A identidade negra posta socialmente pela branquitude17 faz uma relação direta com os frutos da escravidão. As reivindicações das mulheres negras aqui relatadas estão correlacionadas com o imaginário social que se propagou desses indivíduos. Almeida (2018, p. 51) afirma que precisamos compreender que a visão que temos a respeito da sociedade não é um reflexo da realidade e sim uma representação dela, e que a ideologia é um explicitamente um produto do imaginário social. Compreender esse fato é entender que estamos aprisionados pela prática da ideologia.

O estereótipo de seus corpos perpetuado durante séculos influencia uma gama de atividades realizadas no cotidiano dessas mulheres. Elas precisam partir da tomada de consciência do lugar que ocupam dentro da sociedade, e de todo o processo que influencia diretamente na construção de sua identidade como mulher negra, para enfim formarem uma identidade sólida, já que o racismo age praticamente em todas as ações às quais elas são acometidas.

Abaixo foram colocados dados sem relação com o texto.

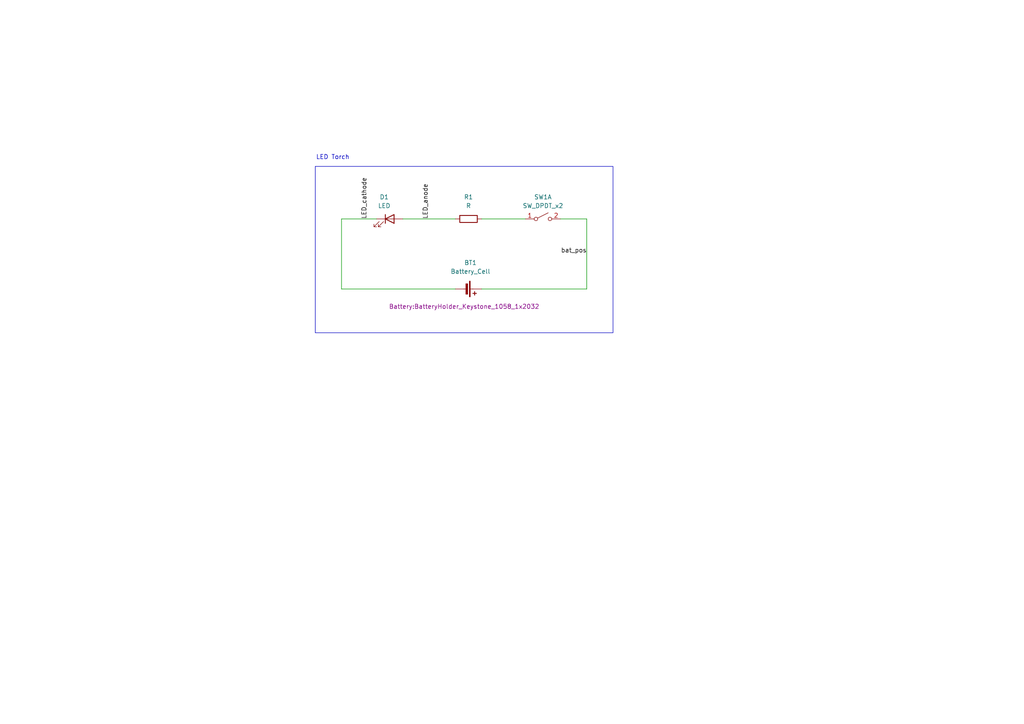
<source format=kicad_sch>
(kicad_sch
	(version 20250114)
	(generator "eeschema")
	(generator_version "9.0")
	(uuid "de9432a6-2c52-487f-9e4c-6fe8f908655f")
	(paper "A4")
	(title_block
		(title "Project LED Torch")
		(date "2025-06-08")
		(rev "1")
	)
	
	(rectangle
		(start 91.44 48.26)
		(end 177.8 96.52)
		(stroke
			(width 0)
			(type default)
		)
		(fill
			(type none)
		)
		(uuid 293c38ea-848e-4629-b8cc-690c57ece1a9)
	)
	(text "LED Torch"
		(exclude_from_sim no)
		(at 96.52 45.72 0)
		(effects
			(font
				(size 1.27 1.27)
			)
		)
		(uuid "a41268f6-b528-4b78-afda-ba0905bc87e8")
	)
	(wire
		(pts
			(xy 139.7 63.5) (xy 152.4 63.5)
		)
		(stroke
			(width 0)
			(type default)
		)
		(uuid "254590f4-2c99-493f-a0b7-87d24936cd23")
	)
	(wire
		(pts
			(xy 139.7 83.82) (xy 170.18 83.82)
		)
		(stroke
			(width 0)
			(type default)
		)
		(uuid "470f5813-4995-4433-87af-497f04108d4d")
	)
	(wire
		(pts
			(xy 116.84 63.5) (xy 132.08 63.5)
		)
		(stroke
			(width 0)
			(type default)
		)
		(uuid "7574f2ca-189b-4134-855a-6ee37668d866")
	)
	(wire
		(pts
			(xy 99.06 63.5) (xy 99.06 83.82)
		)
		(stroke
			(width 0)
			(type default)
		)
		(uuid "85b22832-8367-4c37-919b-465e0ead9df5")
	)
	(wire
		(pts
			(xy 99.06 83.82) (xy 132.08 83.82)
		)
		(stroke
			(width 0)
			(type default)
		)
		(uuid "8dc63425-6736-4a3a-95b2-3315a06d3b82")
	)
	(wire
		(pts
			(xy 162.56 63.5) (xy 170.18 63.5)
		)
		(stroke
			(width 0)
			(type default)
		)
		(uuid "a3908c10-80f1-4013-a3e9-f388d5f0ba29")
	)
	(wire
		(pts
			(xy 99.06 63.5) (xy 109.22 63.5)
		)
		(stroke
			(width 0)
			(type default)
		)
		(uuid "d4e0e31b-a8ab-4644-8bba-7e4644ff02f3")
	)
	(wire
		(pts
			(xy 170.18 63.5) (xy 170.18 83.82)
		)
		(stroke
			(width 0)
			(type default)
		)
		(uuid "f6f4f88e-1479-4cbb-be9a-ad238e4fc65d")
	)
	(label "bat_pos"
		(at 170.18 73.66 180)
		(effects
			(font
				(size 1.27 1.27)
			)
			(justify right bottom)
		)
		(uuid "680f8ba6-c4d3-4c58-875c-faad6493a698")
	)
	(label "LED_anode"
		(at 124.46 63.5 90)
		(effects
			(font
				(size 1.27 1.27)
			)
			(justify left bottom)
		)
		(uuid "90c3bfad-33fe-4925-abd2-fbbea4ad85a6")
	)
	(label "LED_cathode"
		(at 106.68 63.5 90)
		(effects
			(font
				(size 1.27 1.27)
			)
			(justify left bottom)
		)
		(uuid "a092d502-839b-4811-a272-49f379298946")
	)
	(symbol
		(lib_id "Device:LED")
		(at 113.03 63.5 0)
		(unit 1)
		(exclude_from_sim no)
		(in_bom yes)
		(on_board yes)
		(dnp no)
		(fields_autoplaced yes)
		(uuid "4af4b60b-eb0a-47db-9324-482846852087")
		(property "Reference" "D1"
			(at 111.4425 57.15 0)
			(effects
				(font
					(size 1.27 1.27)
				)
			)
		)
		(property "Value" "LED"
			(at 111.4425 59.69 0)
			(effects
				(font
					(size 1.27 1.27)
				)
			)
		)
		(property "Footprint" "LED_THT:LED_D5.0mm"
			(at 113.03 63.5 0)
			(effects
				(font
					(size 1.27 1.27)
				)
				(hide yes)
			)
		)
		(property "Datasheet" "~"
			(at 113.03 63.5 0)
			(effects
				(font
					(size 1.27 1.27)
				)
				(hide yes)
			)
		)
		(property "Description" "Light emitting diode"
			(at 113.03 63.5 0)
			(effects
				(font
					(size 1.27 1.27)
				)
				(hide yes)
			)
		)
		(property "Sim.Pins" "1=K 2=A"
			(at 113.03 63.5 0)
			(effects
				(font
					(size 1.27 1.27)
				)
				(hide yes)
			)
		)
		(pin "2"
			(uuid "0199e5e3-4a02-44ca-b78d-321ecbf163a7")
		)
		(pin "1"
			(uuid "ff8bfed7-ad0d-4408-bd28-bbe288c38f8c")
		)
		(instances
			(project ""
				(path "/de9432a6-2c52-487f-9e4c-6fe8f908655f"
					(reference "D1")
					(unit 1)
				)
			)
		)
	)
	(symbol
		(lib_id "Device:R")
		(at 135.89 63.5 90)
		(unit 1)
		(exclude_from_sim no)
		(in_bom yes)
		(on_board yes)
		(dnp no)
		(fields_autoplaced yes)
		(uuid "50c5e474-44d2-4aa5-95b3-1d4cd994ebf9")
		(property "Reference" "R1"
			(at 135.89 57.15 90)
			(effects
				(font
					(size 1.27 1.27)
				)
			)
		)
		(property "Value" "R"
			(at 135.89 59.69 90)
			(effects
				(font
					(size 1.27 1.27)
				)
			)
		)
		(property "Footprint" "Resistor_THT:R_Axial_DIN0204_L3.6mm_D1.6mm_P7.62mm_Horizontal"
			(at 135.89 65.278 90)
			(effects
				(font
					(size 1.27 1.27)
				)
				(hide yes)
			)
		)
		(property "Datasheet" "~"
			(at 135.89 63.5 0)
			(effects
				(font
					(size 1.27 1.27)
				)
				(hide yes)
			)
		)
		(property "Description" "Resistor"
			(at 135.89 63.5 0)
			(effects
				(font
					(size 1.27 1.27)
				)
				(hide yes)
			)
		)
		(pin "1"
			(uuid "6ee9724c-b1c6-4aab-877e-256c7f51ebf4")
		)
		(pin "2"
			(uuid "6eb021a1-f250-4987-8b03-999e66164048")
		)
		(instances
			(project ""
				(path "/de9432a6-2c52-487f-9e4c-6fe8f908655f"
					(reference "R1")
					(unit 1)
				)
			)
		)
	)
	(symbol
		(lib_id "Device:Battery_Cell")
		(at 134.62 83.82 270)
		(unit 1)
		(exclude_from_sim no)
		(in_bom yes)
		(on_board yes)
		(dnp no)
		(uuid "6434f8be-5351-405c-85e5-6b376f58c04e")
		(property "Reference" "BT1"
			(at 136.4615 76.2 90)
			(effects
				(font
					(size 1.27 1.27)
				)
			)
		)
		(property "Value" "Battery_Cell"
			(at 136.4615 78.74 90)
			(effects
				(font
					(size 1.27 1.27)
				)
			)
		)
		(property "Footprint" "Battery:BatteryHolder_Keystone_1058_1x2032"
			(at 134.62 88.9 90)
			(effects
				(font
					(size 1.27 1.27)
				)
			)
		)
		(property "Datasheet" "~"
			(at 136.144 83.82 90)
			(effects
				(font
					(size 1.27 1.27)
				)
				(hide yes)
			)
		)
		(property "Description" "Single-cell battery"
			(at 134.62 83.82 0)
			(effects
				(font
					(size 1.27 1.27)
				)
				(hide yes)
			)
		)
		(pin "1"
			(uuid "bed91cd0-2a36-473e-ab25-b4c79506f425")
		)
		(pin "2"
			(uuid "28077ece-f449-417e-bf8e-bc096d9bf85f")
		)
		(instances
			(project ""
				(path "/de9432a6-2c52-487f-9e4c-6fe8f908655f"
					(reference "BT1")
					(unit 1)
				)
			)
		)
	)
	(symbol
		(lib_id "Switch:SW_DPST_x2")
		(at 157.48 63.5 0)
		(unit 1)
		(exclude_from_sim no)
		(in_bom yes)
		(on_board yes)
		(dnp no)
		(fields_autoplaced yes)
		(uuid "a10f33ff-2feb-4c5c-bbd1-c6c4d1d9b0d8")
		(property "Reference" "SW1"
			(at 157.48 57.15 0)
			(effects
				(font
					(size 1.27 1.27)
				)
			)
		)
		(property "Value" "SW_DPDT_x2"
			(at 157.48 59.69 0)
			(effects
				(font
					(size 1.27 1.27)
				)
			)
		)
		(property "Footprint" "Button_Switch_THT:SW_TH_Tactile_Omron_B3F-10xx"
			(at 157.48 63.5 0)
			(effects
				(font
					(size 1.27 1.27)
				)
				(hide yes)
			)
		)
		(property "Datasheet" "~"
			(at 157.48 63.5 0)
			(effects
				(font
					(size 1.27 1.27)
				)
				(hide yes)
			)
		)
		(property "Description" "Single Pole Single Throw (SPST) switch, separate symbol"
			(at 157.48 63.5 0)
			(effects
				(font
					(size 1.27 1.27)
				)
				(hide yes)
			)
		)
		(pin "3"
			(uuid "ef4ab49d-3db0-499c-afc6-e39e703a2df7")
		)
		(pin "1"
			(uuid "3765b50d-fd5d-492c-bb25-b5e6ef23a4b4")
		)
		(pin "4"
			(uuid "c8060024-51f5-422f-8294-39afb32a759f")
		)
		(pin "2"
			(uuid "dfe4cbbc-702b-4eaf-9036-acc40bbaefc4")
		)
		(instances
			(project ""
				(path "/de9432a6-2c52-487f-9e4c-6fe8f908655f"
					(reference "SW1")
					(unit 1)
				)
			)
		)
	)
	(sheet_instances
		(path "/"
			(page "1")
		)
	)
	(embedded_fonts no)
)

</source>
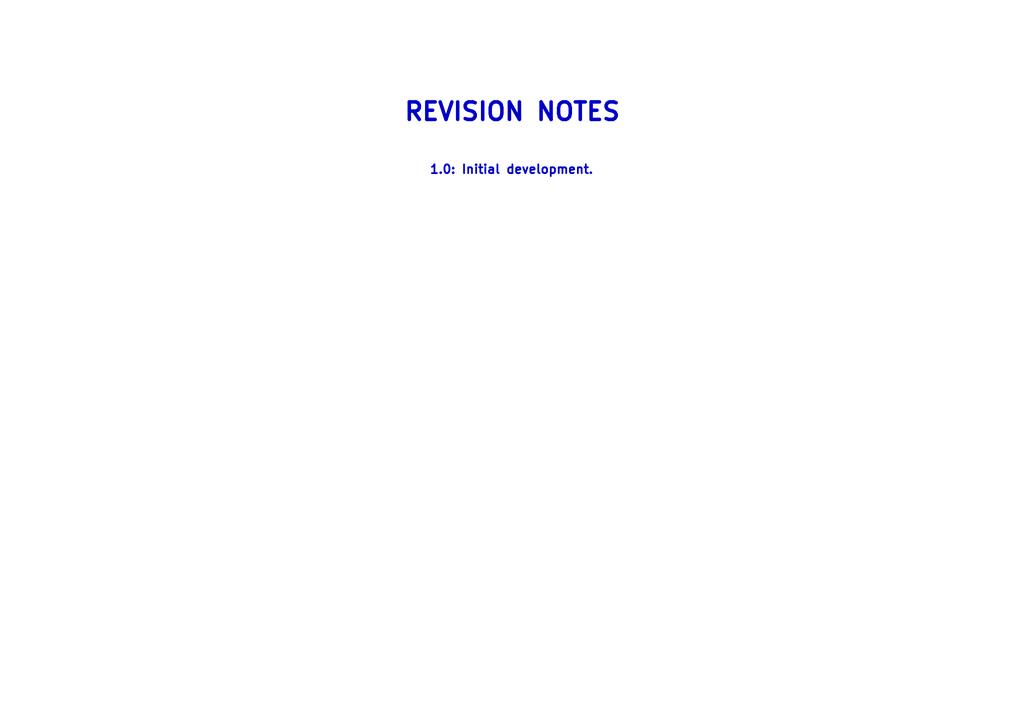
<source format=kicad_sch>
(kicad_sch (version 20230121) (generator eeschema)

  (uuid 5db8dd77-c624-4b7f-8ee3-b302b2c4feab)

  (paper "A4")

  (title_block
    (title "Test Stand Power Monitor")
    (date "2023-06-05")
    (rev "1.0")
    (comment 1 "Ed Katynski")
    (comment 2 "(PENDING REVIEW)")
  )

  


  (text "REVISION NOTES" (at 116.84 35.56 0)
    (effects (font (size 5.08 5.08) (thickness 1.016) bold) (justify left bottom))
    (uuid 0c848c5f-91a3-4148-9ad1-973e27e35b13)
  )
  (text "1.0: Initial development." (at 124.46 50.8 0)
    (effects (font (size 2.54 2.54) bold) (justify left bottom))
    (uuid 78e6fea9-e794-4263-9fa1-613ec4a531e0)
  )
)

</source>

O conjunto de experiências que formam a nossa identidade é influenciado pelo racismo, as mulheres negras em sua maioria relatam exemplos de como racismo já afetou em suas relações interpessoais e as impediu que vivenciassem por completo determinadas experiências. Como já mencionado aqui, é a partir desses marcadores de diferenças que as identidades são formadas e as mulheres negras precisam percorrer um caminho longo repleto de negação e outras problemáticas ocasionadas pelo racismo para enfim se tornarem negras.